Schaefer will present talks and demonstrations throughout the weekend.
The Civil War presented many challenges for surgeons, nurses and other healthcare providers.
In the mid-1800s, standardization of schooling and care did not exist. Medical colleges and apprenticeships to a doctor taught the skills necessary to become a surgeon. Men dominated all parts of the medical field. Even nursing was initially a job for men.

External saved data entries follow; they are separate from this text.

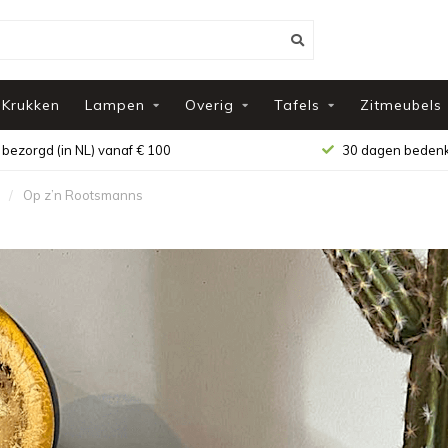
Krukken
Lampen
Overig
Tafels
Zitmeubels
 bezorgd (in NL) vanaf € 100
30 dagen bedenk
/
Op z’n Rootsmanns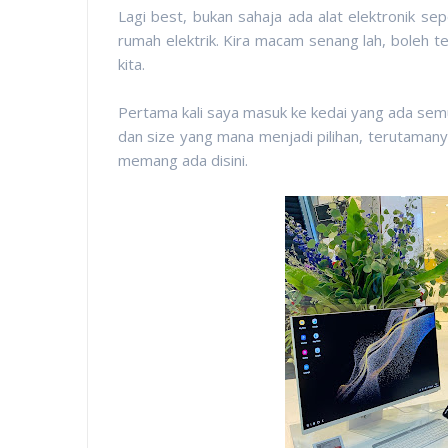
Lagi best, bukan sahaja ada alat elektronik sep
rumah elektrik. Kira macam senang lah, boleh 
kita.
Pertama kali saya masuk ke kedai yang ada sem
dan size yang mana menjadi pilihan, terutama
memang ada disini.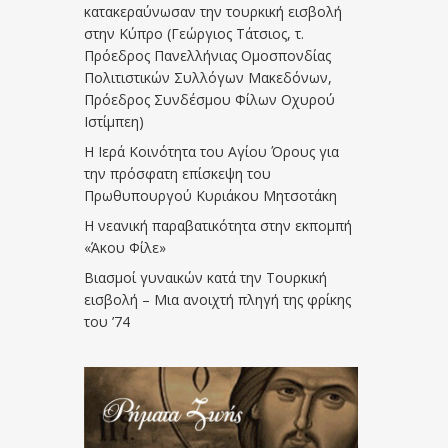
κατακεραύνωσαν την τουρκική εισβολή
στην Κύπρο (Γεώργιος Τάτσιος, τ.
Πρόεδρος Πανελλήνιας Ομοσπονδίας
Πολιτιστικών Συλλόγων Μακεδόνων,
Πρόεδρος Συνδέσμου Φίλων Οχυρού
Ιστίμπεη)
Η Ιερά Κοινότητα του Αγίου Όρους για
την πρόσφατη επίσκεψη του
Πρωθυπουργού Κυριάκου Μητσοτάκη
Η νεανική παραβατικότητα στην εκπομπή
«Άκου Φίλε»
Βιασμοί γυναικών κατά την Τουρκική
εισβολή – Μια ανοιχτή πληγή της φρίκης
του ’74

Hospitals were called pest houses because they treated victims of pestilence. Sanitary regulations were nonexistent.
During this time, war produced masses of wounded and dying men who overwhelmed the regular Army Medical Corps and private hospitals. The chance of a Civil War soldier not going home alive was about one in four. Disease took more lives than the famed Minie Ball. Bacteria and germs were not yet known to cause diseases and infections. In all, supplying and caring for the ill and wounded soldier was a tremendous task.
Few know what it was like to live through those years.
The Mid States Living History Association to which Schaefer is a part of exists to bring some of what needs to be told.
Schaefer, a senior surgical assistant with Ortho Indy, a small, private hospital specializing in the care of many of the same types of injuries and procedures that faced the physicians of the Civil War almost a century and a half ago.
Beside medicine being his vocation, re-enacting the life of a surgeon is also his avocation which he practices regularly both in the Indianapolis area and around the Midwest.
He is affiliated with the Lilly Museum of the one Civil War Monument Circle.
Schaefer will speak at 5 p.m., June 12, on Gangrene and Glory in the Livery Barn and again Sunday, June 13, at 10 a.m., at the same location.